PROBLEM TO WORK ON —
Reproduce exactly the stretch of lines running from the line with "Rendered at 1241 by 1754 pixels." to the end of the entries below.

Data items:
◇ ◇ ◇ ◇ ◇ ◇ ◇
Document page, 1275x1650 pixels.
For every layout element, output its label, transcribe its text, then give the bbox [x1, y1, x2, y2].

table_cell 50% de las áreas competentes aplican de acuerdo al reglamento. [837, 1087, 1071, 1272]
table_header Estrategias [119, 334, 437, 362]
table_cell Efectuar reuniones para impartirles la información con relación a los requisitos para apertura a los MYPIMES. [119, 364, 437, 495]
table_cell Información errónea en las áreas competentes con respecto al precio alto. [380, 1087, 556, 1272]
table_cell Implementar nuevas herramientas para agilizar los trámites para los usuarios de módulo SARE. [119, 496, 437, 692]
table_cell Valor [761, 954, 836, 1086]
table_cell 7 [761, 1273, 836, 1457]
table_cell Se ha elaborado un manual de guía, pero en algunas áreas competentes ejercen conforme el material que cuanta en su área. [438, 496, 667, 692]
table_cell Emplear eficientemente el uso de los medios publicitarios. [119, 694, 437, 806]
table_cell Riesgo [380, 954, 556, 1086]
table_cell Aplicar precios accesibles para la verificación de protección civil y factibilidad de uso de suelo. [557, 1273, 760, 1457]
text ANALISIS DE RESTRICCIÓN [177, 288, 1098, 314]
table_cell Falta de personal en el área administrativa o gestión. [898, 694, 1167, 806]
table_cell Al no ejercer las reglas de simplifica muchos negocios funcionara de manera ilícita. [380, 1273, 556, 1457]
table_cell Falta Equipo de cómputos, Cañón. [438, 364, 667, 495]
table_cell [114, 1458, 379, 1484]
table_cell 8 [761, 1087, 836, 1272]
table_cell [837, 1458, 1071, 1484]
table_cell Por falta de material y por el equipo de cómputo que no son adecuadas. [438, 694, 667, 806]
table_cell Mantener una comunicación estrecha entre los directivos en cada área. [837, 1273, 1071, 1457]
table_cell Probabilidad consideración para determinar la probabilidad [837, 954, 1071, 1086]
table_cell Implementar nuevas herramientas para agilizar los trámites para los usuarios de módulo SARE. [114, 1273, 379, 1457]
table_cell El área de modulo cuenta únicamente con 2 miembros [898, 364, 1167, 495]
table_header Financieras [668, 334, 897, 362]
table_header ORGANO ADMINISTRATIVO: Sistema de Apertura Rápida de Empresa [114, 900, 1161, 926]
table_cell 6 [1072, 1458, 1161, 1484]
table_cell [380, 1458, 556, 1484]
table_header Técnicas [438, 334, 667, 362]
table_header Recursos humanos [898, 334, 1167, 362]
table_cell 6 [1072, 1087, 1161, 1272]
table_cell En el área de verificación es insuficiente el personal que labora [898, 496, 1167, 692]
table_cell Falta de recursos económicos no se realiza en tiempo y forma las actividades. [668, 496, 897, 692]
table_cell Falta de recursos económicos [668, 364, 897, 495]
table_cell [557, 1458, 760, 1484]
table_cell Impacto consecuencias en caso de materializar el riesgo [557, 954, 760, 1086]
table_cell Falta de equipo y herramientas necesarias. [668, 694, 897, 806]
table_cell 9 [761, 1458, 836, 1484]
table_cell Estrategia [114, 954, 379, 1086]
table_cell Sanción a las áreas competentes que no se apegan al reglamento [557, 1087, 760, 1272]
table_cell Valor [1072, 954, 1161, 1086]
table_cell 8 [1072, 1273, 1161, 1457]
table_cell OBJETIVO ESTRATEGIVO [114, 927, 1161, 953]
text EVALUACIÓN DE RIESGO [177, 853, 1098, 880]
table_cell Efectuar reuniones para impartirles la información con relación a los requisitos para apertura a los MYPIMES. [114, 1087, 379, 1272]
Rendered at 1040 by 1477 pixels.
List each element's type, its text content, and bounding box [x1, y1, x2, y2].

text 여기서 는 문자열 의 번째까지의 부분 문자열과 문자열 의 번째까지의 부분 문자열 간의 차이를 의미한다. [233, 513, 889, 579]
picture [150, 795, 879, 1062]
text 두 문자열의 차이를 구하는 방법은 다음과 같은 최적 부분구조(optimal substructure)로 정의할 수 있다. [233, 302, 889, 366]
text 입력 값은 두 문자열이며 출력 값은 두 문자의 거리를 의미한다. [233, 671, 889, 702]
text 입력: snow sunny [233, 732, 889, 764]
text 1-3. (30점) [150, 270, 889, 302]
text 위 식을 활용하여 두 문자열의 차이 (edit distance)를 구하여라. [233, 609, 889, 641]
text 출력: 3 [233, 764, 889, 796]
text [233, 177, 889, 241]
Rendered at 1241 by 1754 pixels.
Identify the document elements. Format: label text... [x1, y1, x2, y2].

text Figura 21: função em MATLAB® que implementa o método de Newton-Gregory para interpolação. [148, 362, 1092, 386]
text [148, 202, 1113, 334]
◇ ◇ ◇ ◇ ◇ ◇ ◇
TASK OUTPUT —
Rendered at 1241 by 1754 pixels.
Identify the document elements. Format: label text... [x1, y1, x2, y2].

text Figura 21: função em MATLAB® que implementa o método de Newton-Gregory para interpolação. [148, 362, 1092, 386]
text [148, 202, 1113, 334]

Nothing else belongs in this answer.